A sensação é de que, enquanto no mundo desenvolvido a maré não está para peixe, há uma enorme demanda lá fora por Brasil, ou seja, por nossos produtos, por nossas oportunidades de investimento, e pelo nosso mercado em ascensão.

Há muita expectativa em relação ao petróleo (pré-sal), e particularmente à capitalização da Petrobrás, que, sozinha, pode atrair algo entre US$ 10 bilhões e US$ 15 bilhões adicionais nos próximos meses, em adição aos vultosos recursos que ingressam atualmente no País. É uma pena que a campanha eleitoral coloque uma cortina embaçada sobre esses e outros temas tão relevantes do debate nacional.

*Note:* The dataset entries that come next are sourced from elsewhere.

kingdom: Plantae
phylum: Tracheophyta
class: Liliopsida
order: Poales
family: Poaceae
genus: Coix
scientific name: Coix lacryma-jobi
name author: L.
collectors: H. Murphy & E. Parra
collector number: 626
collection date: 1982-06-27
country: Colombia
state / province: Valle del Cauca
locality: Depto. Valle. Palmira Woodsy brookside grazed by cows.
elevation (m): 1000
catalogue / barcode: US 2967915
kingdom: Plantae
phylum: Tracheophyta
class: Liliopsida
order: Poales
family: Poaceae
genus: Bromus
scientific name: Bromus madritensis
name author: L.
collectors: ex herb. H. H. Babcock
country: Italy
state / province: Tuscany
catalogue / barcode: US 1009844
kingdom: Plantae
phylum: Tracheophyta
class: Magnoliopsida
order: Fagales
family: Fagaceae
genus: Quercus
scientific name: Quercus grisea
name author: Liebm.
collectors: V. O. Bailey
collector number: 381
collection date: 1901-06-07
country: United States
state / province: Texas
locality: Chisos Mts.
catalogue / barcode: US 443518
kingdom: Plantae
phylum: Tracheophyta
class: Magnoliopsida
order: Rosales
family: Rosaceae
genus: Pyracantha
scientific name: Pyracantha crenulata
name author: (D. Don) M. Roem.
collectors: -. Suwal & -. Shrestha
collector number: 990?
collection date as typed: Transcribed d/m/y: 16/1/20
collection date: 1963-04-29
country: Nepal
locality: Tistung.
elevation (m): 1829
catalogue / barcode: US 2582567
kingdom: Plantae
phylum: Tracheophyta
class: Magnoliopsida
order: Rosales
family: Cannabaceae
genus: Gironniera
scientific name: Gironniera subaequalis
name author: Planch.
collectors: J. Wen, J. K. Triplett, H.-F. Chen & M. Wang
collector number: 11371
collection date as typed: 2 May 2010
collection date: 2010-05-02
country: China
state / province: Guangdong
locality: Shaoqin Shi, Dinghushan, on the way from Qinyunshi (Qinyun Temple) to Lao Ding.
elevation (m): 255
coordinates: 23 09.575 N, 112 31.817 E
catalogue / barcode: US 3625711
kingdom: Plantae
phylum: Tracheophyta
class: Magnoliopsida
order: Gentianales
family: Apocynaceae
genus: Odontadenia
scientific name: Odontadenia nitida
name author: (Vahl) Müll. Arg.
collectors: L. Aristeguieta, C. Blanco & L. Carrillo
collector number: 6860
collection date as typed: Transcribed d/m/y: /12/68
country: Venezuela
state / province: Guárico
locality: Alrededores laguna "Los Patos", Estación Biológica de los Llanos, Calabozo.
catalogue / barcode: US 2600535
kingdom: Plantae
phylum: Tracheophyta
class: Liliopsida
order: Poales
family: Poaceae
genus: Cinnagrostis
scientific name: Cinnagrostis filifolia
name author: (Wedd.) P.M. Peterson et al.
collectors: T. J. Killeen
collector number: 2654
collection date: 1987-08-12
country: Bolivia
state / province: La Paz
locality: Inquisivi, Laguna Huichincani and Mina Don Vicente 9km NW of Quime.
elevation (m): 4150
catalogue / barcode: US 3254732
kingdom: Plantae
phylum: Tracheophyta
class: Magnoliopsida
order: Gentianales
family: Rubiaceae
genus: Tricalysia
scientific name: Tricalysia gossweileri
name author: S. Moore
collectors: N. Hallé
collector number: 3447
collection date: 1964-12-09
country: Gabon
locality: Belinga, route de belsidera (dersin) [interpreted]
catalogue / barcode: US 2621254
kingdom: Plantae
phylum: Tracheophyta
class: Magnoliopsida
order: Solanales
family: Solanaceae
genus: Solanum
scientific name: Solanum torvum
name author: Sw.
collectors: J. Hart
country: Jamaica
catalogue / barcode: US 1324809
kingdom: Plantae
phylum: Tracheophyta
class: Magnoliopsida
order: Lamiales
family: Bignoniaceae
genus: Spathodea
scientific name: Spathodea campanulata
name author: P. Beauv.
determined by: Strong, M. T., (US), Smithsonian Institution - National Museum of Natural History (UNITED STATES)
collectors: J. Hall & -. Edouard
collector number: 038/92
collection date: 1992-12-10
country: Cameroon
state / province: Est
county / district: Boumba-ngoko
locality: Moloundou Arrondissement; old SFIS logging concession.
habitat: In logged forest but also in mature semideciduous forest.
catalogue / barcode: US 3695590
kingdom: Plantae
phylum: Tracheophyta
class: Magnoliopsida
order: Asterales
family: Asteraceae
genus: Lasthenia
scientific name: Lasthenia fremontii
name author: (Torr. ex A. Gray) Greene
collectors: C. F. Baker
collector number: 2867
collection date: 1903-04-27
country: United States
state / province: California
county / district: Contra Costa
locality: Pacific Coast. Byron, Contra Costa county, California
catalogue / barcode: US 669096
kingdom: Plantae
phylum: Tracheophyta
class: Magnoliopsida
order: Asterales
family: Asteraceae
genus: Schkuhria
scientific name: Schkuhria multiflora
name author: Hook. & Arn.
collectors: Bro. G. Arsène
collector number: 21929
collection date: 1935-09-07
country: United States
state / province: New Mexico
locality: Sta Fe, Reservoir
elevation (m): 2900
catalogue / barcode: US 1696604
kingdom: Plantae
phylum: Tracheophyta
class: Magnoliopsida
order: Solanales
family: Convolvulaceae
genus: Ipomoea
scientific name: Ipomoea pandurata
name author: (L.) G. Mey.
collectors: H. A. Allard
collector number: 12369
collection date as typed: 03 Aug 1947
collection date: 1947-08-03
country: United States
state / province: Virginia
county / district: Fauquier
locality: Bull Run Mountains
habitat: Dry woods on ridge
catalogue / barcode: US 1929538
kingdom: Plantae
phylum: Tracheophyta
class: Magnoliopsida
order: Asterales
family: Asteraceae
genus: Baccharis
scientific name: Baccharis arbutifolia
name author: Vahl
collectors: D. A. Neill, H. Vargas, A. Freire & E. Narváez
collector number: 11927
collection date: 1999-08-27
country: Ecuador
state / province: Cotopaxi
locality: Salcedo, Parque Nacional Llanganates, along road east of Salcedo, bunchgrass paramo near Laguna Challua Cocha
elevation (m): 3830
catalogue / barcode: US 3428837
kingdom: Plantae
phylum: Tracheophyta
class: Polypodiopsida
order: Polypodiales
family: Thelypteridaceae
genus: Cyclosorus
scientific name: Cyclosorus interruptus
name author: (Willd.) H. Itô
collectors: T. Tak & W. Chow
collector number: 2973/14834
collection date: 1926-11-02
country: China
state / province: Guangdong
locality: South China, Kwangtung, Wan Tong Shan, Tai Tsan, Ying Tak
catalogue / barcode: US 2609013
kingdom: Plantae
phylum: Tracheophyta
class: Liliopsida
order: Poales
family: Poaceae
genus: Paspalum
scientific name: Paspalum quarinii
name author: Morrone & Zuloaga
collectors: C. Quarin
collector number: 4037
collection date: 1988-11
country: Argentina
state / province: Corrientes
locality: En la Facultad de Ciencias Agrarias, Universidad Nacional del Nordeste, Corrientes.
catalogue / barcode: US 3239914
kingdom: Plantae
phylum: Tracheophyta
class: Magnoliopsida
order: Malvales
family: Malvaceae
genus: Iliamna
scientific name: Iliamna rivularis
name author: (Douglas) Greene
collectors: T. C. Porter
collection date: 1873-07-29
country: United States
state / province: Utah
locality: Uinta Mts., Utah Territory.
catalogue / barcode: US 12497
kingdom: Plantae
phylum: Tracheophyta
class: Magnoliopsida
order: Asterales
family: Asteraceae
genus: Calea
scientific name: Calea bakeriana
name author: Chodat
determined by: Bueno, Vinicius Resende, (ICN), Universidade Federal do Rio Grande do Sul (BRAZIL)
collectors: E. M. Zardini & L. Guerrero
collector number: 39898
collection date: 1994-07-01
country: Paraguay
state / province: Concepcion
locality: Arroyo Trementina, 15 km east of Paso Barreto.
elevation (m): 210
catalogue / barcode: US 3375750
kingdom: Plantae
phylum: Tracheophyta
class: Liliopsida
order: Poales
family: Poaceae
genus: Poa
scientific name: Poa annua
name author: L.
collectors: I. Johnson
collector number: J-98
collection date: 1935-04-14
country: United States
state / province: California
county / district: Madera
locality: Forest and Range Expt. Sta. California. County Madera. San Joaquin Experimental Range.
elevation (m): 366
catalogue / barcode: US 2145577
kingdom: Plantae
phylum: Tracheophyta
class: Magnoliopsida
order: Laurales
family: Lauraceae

Inquietações. Algumas perguntas, contudo, inquietavam os participantes do seminário: por que no Brasil o setor público gasta tanto em tudo menos investimento, e de forma tão ineficiente? Como a infraestrutura vai suportar essa nova demanda? E por que o Brasil, sendo uma economia ainda emergente, tem de extrair tantos recursos e de forma tão complexa da nossa sociedade?

Obviamente, tudo é parte do mesmo enredo. Sendo o gasto corrente (pessoal, previdência, assistência etc.) alto (além de ineficiente), a carga tributária tem de ser também elevada, para cobrir esses gastos, e os governos têm de se valer de impostos ruins para arrecadar tanto.

De quebra, não há recursos disponíveis para a parcela da infraestrutura que cabe ao governo federal implantar. Ou seja, estamos pegando carona na “licença para gastar” do mundo desenvolvido, mas do jeito errado, e, além disso, inventando receitas de tudo que é jeito, para evitar um ajuste.

Consequência: o PIB cresce menos do que poderia. Em suma, a maré está, sim, boa para nós, mas se não mudarmos certas coisas, uma hora a casa cai.